I am using property attributes to define how the property should be saved in the database and how it should be titled in UI elements. In my case this property appears in multiple tables/objects and I want it to have the same attributes everywhere. I also want these attributes to get picked up by Entity Framework's code first migrations. It looks like code first migrations loops over the attributes and looks for specific classes like MaxLengthAttribute or classes that inherit from the specific classes. Too bad that Entity Framework doesn't look for interfaces.
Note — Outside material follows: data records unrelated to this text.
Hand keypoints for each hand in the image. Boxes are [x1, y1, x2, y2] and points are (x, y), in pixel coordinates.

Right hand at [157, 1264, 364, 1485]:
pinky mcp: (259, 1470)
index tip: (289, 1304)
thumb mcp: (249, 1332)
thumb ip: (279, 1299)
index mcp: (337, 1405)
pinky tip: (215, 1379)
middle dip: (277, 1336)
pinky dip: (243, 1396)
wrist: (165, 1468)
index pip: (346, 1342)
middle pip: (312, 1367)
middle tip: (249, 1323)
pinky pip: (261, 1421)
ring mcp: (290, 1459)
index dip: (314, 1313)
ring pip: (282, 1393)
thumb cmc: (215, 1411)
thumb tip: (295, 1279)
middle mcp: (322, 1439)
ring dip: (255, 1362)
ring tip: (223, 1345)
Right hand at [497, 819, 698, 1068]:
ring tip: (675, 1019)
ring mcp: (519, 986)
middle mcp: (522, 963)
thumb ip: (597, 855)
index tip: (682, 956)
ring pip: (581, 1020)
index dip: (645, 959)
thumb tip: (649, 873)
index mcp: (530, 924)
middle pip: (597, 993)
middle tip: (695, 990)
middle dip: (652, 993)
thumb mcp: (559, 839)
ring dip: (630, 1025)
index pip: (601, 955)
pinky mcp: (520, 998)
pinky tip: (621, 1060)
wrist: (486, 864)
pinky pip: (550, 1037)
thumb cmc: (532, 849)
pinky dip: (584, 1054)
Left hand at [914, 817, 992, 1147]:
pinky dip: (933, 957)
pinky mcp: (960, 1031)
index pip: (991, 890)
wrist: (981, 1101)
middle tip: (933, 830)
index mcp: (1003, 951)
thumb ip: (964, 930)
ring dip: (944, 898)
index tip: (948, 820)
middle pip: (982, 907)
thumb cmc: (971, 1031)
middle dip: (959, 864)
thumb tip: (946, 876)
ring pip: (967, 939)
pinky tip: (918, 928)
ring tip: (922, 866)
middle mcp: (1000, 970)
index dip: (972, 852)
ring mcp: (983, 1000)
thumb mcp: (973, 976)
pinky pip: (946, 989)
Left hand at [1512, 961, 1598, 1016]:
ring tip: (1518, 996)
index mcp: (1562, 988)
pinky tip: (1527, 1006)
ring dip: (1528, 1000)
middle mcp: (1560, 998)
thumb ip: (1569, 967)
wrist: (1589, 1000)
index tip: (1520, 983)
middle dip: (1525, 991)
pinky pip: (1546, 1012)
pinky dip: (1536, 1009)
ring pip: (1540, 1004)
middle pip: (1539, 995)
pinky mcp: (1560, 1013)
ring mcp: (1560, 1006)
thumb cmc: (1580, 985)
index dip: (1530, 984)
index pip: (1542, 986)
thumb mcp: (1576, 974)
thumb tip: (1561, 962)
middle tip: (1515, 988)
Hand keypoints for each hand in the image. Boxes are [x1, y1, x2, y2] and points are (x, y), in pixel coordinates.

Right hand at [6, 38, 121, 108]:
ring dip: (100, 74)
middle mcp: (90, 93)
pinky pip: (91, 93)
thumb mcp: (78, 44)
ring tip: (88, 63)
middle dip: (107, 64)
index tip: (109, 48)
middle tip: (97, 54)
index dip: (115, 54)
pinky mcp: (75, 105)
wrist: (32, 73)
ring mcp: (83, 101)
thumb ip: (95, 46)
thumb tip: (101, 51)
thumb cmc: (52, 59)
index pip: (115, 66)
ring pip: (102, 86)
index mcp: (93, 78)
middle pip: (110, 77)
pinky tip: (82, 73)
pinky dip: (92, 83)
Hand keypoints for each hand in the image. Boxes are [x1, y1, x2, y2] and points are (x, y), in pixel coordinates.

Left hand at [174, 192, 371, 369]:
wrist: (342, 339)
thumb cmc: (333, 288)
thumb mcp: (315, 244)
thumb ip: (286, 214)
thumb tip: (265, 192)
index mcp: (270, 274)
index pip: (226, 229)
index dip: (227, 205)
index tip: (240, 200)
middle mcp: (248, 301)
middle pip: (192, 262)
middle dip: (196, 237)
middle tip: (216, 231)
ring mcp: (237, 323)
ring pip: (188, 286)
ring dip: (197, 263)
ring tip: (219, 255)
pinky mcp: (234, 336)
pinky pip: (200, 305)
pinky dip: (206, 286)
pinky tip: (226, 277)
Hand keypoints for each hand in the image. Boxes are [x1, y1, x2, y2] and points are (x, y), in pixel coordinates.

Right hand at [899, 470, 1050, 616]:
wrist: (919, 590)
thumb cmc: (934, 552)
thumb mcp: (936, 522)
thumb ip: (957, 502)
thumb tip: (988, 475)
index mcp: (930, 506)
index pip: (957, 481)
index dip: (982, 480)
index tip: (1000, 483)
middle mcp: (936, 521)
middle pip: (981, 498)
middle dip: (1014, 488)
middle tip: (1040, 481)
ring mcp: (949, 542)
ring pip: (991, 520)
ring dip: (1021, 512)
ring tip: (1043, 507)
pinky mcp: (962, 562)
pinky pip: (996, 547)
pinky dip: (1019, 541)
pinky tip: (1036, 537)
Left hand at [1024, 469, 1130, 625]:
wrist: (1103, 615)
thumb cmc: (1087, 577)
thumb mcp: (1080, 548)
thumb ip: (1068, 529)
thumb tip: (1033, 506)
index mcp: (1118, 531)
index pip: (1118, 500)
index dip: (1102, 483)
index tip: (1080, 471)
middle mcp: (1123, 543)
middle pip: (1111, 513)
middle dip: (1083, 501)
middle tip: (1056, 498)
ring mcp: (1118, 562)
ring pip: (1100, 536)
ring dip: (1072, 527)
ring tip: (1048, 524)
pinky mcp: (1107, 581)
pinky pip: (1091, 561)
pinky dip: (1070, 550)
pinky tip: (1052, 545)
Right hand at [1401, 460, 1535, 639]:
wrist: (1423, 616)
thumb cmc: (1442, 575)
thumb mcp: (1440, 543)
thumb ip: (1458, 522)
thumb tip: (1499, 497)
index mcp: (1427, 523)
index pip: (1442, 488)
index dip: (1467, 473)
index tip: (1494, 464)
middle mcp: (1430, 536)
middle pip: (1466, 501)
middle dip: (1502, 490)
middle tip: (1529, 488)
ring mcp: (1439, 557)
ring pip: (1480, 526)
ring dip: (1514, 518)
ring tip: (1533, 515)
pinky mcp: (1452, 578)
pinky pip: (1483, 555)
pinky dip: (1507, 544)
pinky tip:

I don't want to move this string to a different table because the customers who will use these tables expect them to be directly queried by "CustomerNo".
for example:
[Table("foo")]
public class foo {
…
[Column(TypeName="varchar")]
[MaxLength(15)]
[Display(Name="Customer Identifier")]
public string CustomerNo {get; set;}
…
}
[Table("bar")]
public class bar {
…
[Column(TypeName="varchar")]
[MaxLength(15)]
[Display(Name="Customer Identifier")]
public string CustomerNo {get; set;}
…
}
What I would like to do is make a custom attribute that combines the above attributes into one like [CustomerNoAttribute] (I know I can leave off the suffix "Attribute" it is there to reduce confusion from the class CustomerNo).
There is no multiple inheritance so I cannot just inherit from ColumnAttribute, MaxLengthAttribute, and DisplayAttribute.
Is there a way I can use composition to make this work? e.g.
This code below doesn't work. The new internal attributes are not attached to the properties that I put [CustomerNoAttribute] on.
public CustomerNoAttribute: Attribute {
public CustomerNoAttribute() {
new MaxLengthAttribute(15);
new DisplayAttribute().Name = "Customer Identifier";
new ColumnAttribute().TypeName = "nvarchar";
}
}
Is there another way, to reduce this repetition?
Techniques that use run time addition of attributes wont help because it looks like entity framework's code first migrations look at the compile time attributes only.